This morning we left Galway to move toward Limerick. our first stop of the morning was at a place just outside the city called King John’s Castle, a 13th-century castle located on King’s Island in Limerick, Ireland, next to the River Shannon. We only had about an hour so we did not have time to do the tour inside the castle, but we took the time to walk around the outside and down along the Shannon a ways to get a better view. We then went into downtown Limerick, where we had a bit more time to explore. I decided to stop off at a cafe I passed and have a chai latte to give myself a little energy boost before walking around. After that, I made my way down through the city center until I happened upon a visitors center. The lovely lady at the front desk gave me a map of town and circled the museums and market place, and gave me directions on how to get to the one nearby. This museum was a small building with only about 4 rooms open to the public. Two of the exhibits I found most intriguing there were about the Limerick Lace and Silver trade. From the 1600’s to 1800’s, Limerick silver was some of the highest quality and traded all over the world, gracing the tables of many royals and other wealthy members of European society.
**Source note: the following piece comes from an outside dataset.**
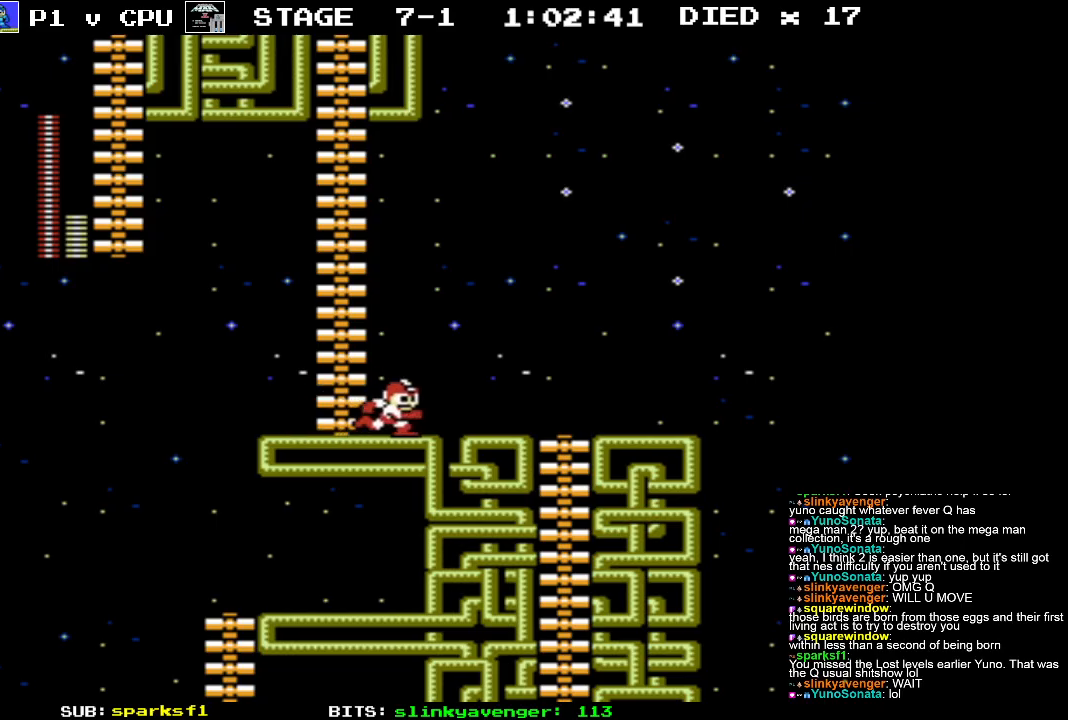
{"buttons": ["DPAD_DOWN"], "events": [[450, "DPAD_DOWN", "down"], [467, "DPAD_RIGHT", "up"]]}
Much of the lace was the same, with many of it being completed by hand by the women of Limerick, who were known for taking great pride in the fabric masterpieces they created. It took me only a few short minutes to see all I wanted to, so I decided to find my way toward the market she had pointed out on the map, hopping to find myself something to snack on for lunch. I have to admit that I was disappointed when I reached Milk Market. I am used to the bustling summer markets of Europe, so when I walked in to only about a 12 or so stalls selling limited items, I was a little sad. However, I ended up bumping into two of the other ladies I’d met in our group and we decided to go check out one more museum on out way back to the bus. The Hunt Museum was much larger in size than the first I had visited, so I was glad for the half hour we still had left to explore all three floors (if still somewhat quickly). Kris and Allyson are a fun pair to explore with, so I had an enjoyable time talking to them about the trip so far and other trips we’d been on as we went through each exhibits.
After walking around Limerick, we took of for our next destination: the Rock of Cashel. This is a ruin that has a rather unique history. When we arrived, we had to climb up a large hill toward ruins surrounded by a large stone walls. Once inside the gate, we were greeted by our tour guide, Susan. As we gathered around the cathedral entrance, she began giving us a detailed retelling of the history of “The Rock” and how it has gone from being the seat of the high kings, to a cathedral run by the church during the conversion from paganism to Christianity, and the conflicts between Protestantism and Catholicism. The current structure had been built of the course of 70 plus years from 1102 to 1175. That is hundreds of years before the United States of America was even founded. It’s so strange to see all the ruins across the landscape here and know that people built those before most of my home country was even inhabited by the early settlers from Europe. choir housing, the whole hill is known as the rock since it’s a rather uncommon outcropping of limestone sediment in the middle of an otherwise flat surrounding. Susan took us through the cathedral, the graveyard and also the building that used to house the church choir in olden days. It was such fun to have her as our host. You could tell by the way she spoke and answered questions that she was very educated on The Rock of Cashel and that she enjoyed her job. I wish we could have her as our guide for the rest of the tour. Her enthusiasm was invigorating, with all of us hanging on every word, engaged in each bit of information she shared.
Before long, Waterford began calling our name and we had to head off to our hotel for the evening. As we drove through town, we passed all kinds of pubs and restaurants, and we all began making plans for where we wanted to eat for the night. My parents and I selected a seafood and steak restaurant a few blocks down from the hotel. Since we were at a place that has steak and I am obsessed with anything noodle or pasta, I chose to have the Chicken and Bacon Caesar Salad as a starter followed by Penne Pasta with Pesta, topped with with Parmesan and Steak. Dad choose Haddock strips and chips, while Mom had prawn skewers with chips and salad. After the busy day and food, I was exhausted, so I headed back to the hotel to sleep for a bit. I woke up to a message about the band finding a local pub that didn’t have live music booked for the night. Nearly every member of our group headed down the street along the river to join our musicians. And boy, what a night! When we walked in, the bar was empty. With a group 37 strong, we quickly filled the small space, with more people from the street spilling in as the music began. Many of us have followed the band for years, so we all took turns singing along, taking pictures, dancing around the doorway, sitting at the bar, and swapping stories with people on tour that we haven’t spent time with yet. I spent a good portion of the evening sitting in the corner of the room, just taking in the experience. There is something to be said for seeing a bunch of people around my parents age letting loose and drinking the night away. Two hours later, I could feel the drowsy setting in again, so I took off for the hotel to settle in for the night. Tomorrow will be a walking tour of town, the crystal factory, and the nearby famine ship.